* About this exercise: Only lines holding the word "hand" should be copied from the material.

* Extracted entries:
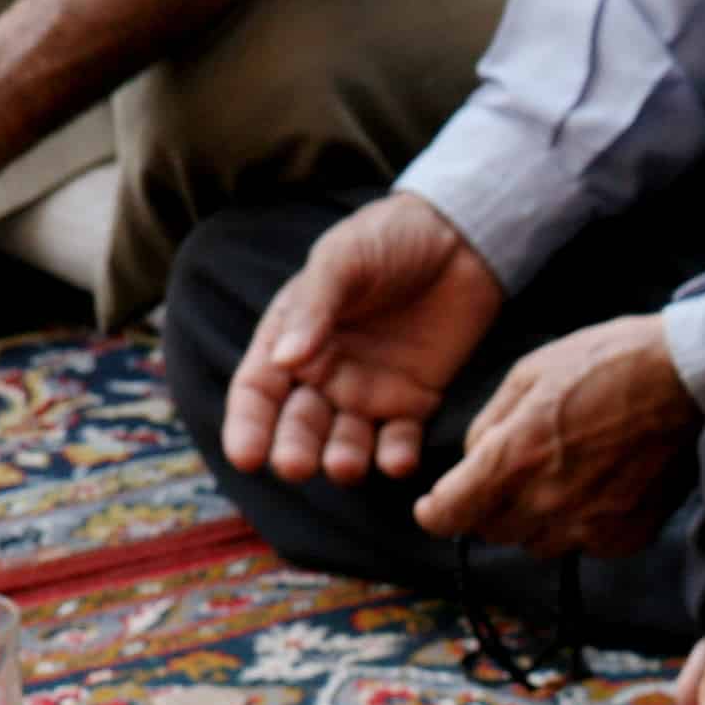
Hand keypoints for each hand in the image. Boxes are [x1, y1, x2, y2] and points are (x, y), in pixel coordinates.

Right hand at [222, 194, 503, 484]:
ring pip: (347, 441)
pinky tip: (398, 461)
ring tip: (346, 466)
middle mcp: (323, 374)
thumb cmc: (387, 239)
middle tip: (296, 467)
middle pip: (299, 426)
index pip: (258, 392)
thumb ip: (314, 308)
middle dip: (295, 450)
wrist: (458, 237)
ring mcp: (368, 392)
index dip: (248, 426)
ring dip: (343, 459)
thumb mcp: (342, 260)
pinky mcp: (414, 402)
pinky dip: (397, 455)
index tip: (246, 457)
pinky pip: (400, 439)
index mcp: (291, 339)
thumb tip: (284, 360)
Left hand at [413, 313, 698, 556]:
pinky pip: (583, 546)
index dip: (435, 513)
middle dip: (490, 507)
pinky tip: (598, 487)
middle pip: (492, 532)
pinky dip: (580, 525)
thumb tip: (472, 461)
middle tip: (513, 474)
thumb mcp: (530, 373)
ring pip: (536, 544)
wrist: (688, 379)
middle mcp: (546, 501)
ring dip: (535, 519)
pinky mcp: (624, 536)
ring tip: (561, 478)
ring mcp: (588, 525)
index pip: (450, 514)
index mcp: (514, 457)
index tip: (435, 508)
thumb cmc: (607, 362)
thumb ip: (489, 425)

==

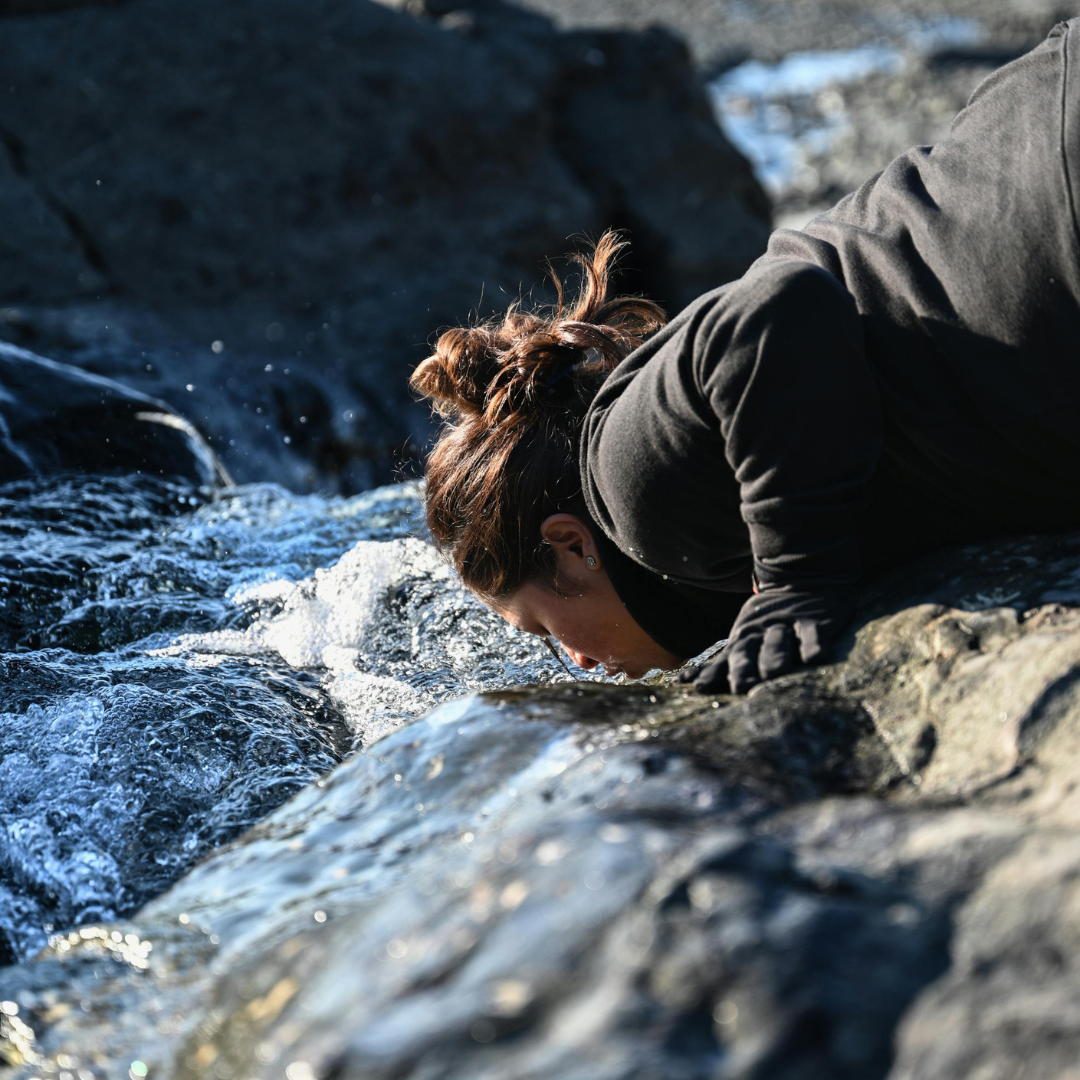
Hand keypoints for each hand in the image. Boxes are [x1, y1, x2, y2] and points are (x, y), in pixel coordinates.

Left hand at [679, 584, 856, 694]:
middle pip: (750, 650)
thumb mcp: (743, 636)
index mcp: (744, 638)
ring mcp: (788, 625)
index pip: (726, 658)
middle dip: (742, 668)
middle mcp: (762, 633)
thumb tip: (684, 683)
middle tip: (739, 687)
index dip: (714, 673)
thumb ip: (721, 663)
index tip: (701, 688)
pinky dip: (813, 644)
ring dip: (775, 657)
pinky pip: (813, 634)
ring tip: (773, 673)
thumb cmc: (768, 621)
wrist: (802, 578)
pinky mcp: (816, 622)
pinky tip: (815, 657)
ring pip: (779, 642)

* Answer space:
Hand keypoints for each hand in the image. Boxes are [x1, y1, x2, y2] and points are (x, y), in pixel coordinates.
Right hand at [222, 194, 503, 484]:
Left hand at [413, 313, 698, 556]:
Hand keypoints for each hand in the image. Boxes are [x1, y1, x2, y2] and points are (x, y), in pixel coordinates.
Left hand at [679, 584, 856, 694]:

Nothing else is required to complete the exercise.